**Brief 1:**
Repeat the rows that follow the forum thread word for word, leaving out the pictures.

**Source document:**
# 942 Daily schedule



## paco (Apr 28, 2005)

In my daily schedule I have shows that I or my grand children recorded months ago. I deleted them but they still show up. How can I remove those shows so they don't show up in the daily schedule. It's annoying to me.


----------



## Mike D-CO5 (Mar 12, 2003)

Eliminate the timers themselves. 

Hit the dvr button twice till the schedule comes up . Select the show in the schedule ,when the screen pops up for options, timer, etc, select the timer button , then delete and that timer should be gone.


----------



## paco (Apr 28, 2005)

Thanks Mike when I get home I will try that and let you know


----------



## paco (Apr 28, 2005)

Hi Mike, happy 4th. Mike I tried what you suggested and the timers , dish pass, etc. showed but no options. I already deleted those programs showing in the daily schedule. I just would like the daily schedule not to show programs that I will never watch again. To me it's like a computer after a while you want to delete files you will never use. Hope you can help.


----------



## Mark Lamutt (Mar 24, 2002)

Paco - are you talking about your DVR list, rather than the Daily Schedule? If so, just select the items you want to delete and delete them. If you are talking about timers, from the Daily Schedule page, select the Timers option. Find the timer that is set to record the show that you don't want to record anymore, and delete it. That's all you have to do.

**Available data:**
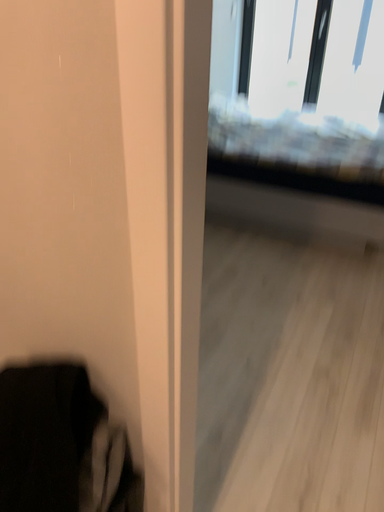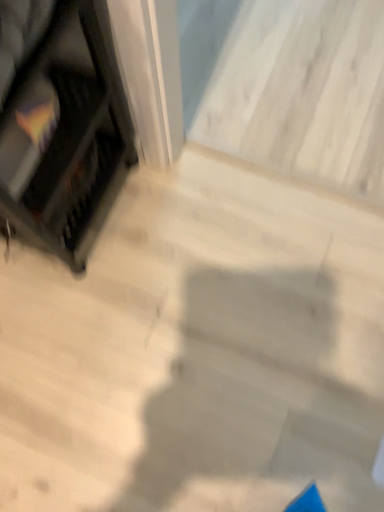
Question: Which way did the camera rotate in the video?

Choices:
 (A) rotated upward
 (B) rotated downward

Answer: (B)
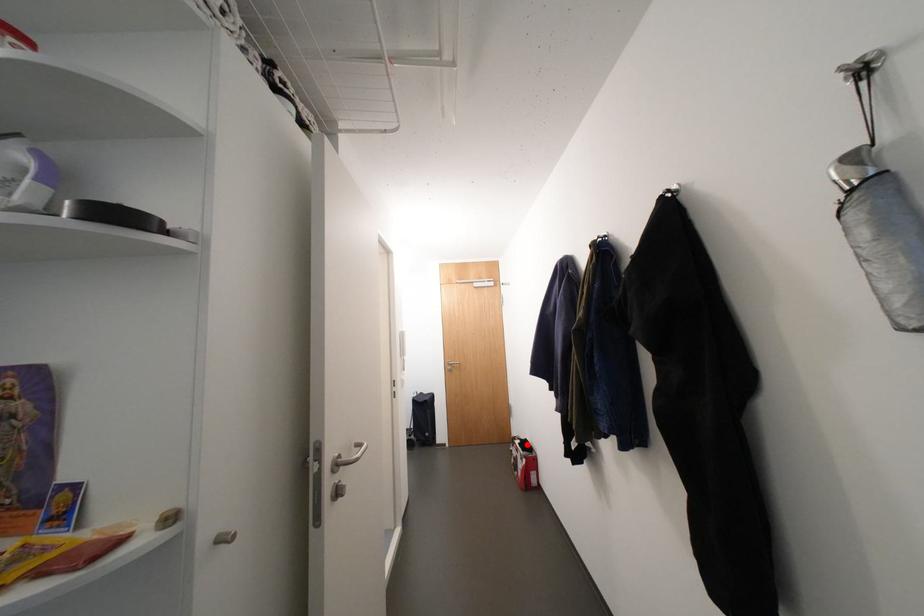
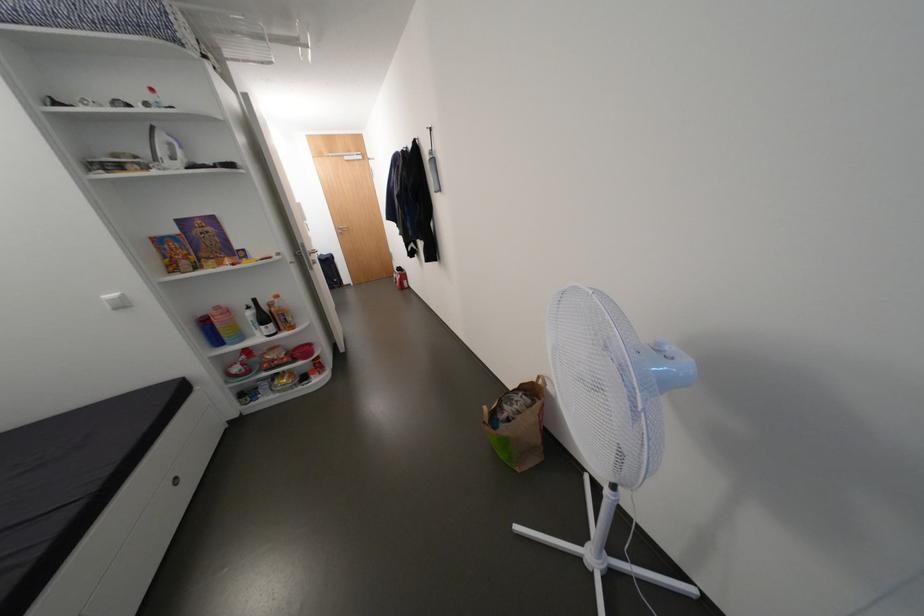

**Brief 2:**
Copy the part of the forum thread starting at "Hi Mike, happy" and ending at "have to do.", word for word.

**Exercise solution 1:**
Question: Which way did the camera rotate in the video?

Choices:
 (A) rotated upward
 (B) rotated downward

Answer: (B)

**Exercise solution 2:**
Hi Mike, happy 4th. Mike I tried what you suggested and the timers , dish pass, etc. showed but no options. I already deleted those programs showing in the daily schedule. I just would like the daily schedule not to show programs that I will never watch again. To me it's like a computer after a while you want to delete files you will never use. Hope you can help.


----------



## Mark Lamutt (Mar 24, 2002)

Paco - are you talking about your DVR list, rather than the Daily Schedule? If so, just select the items you want to delete and delete them. If you are talking about timers, from the Daily Schedule page, select the Timers option. Find the timer that is set to record the show that you don't want to record anymore, and delete it. That's all you have to do.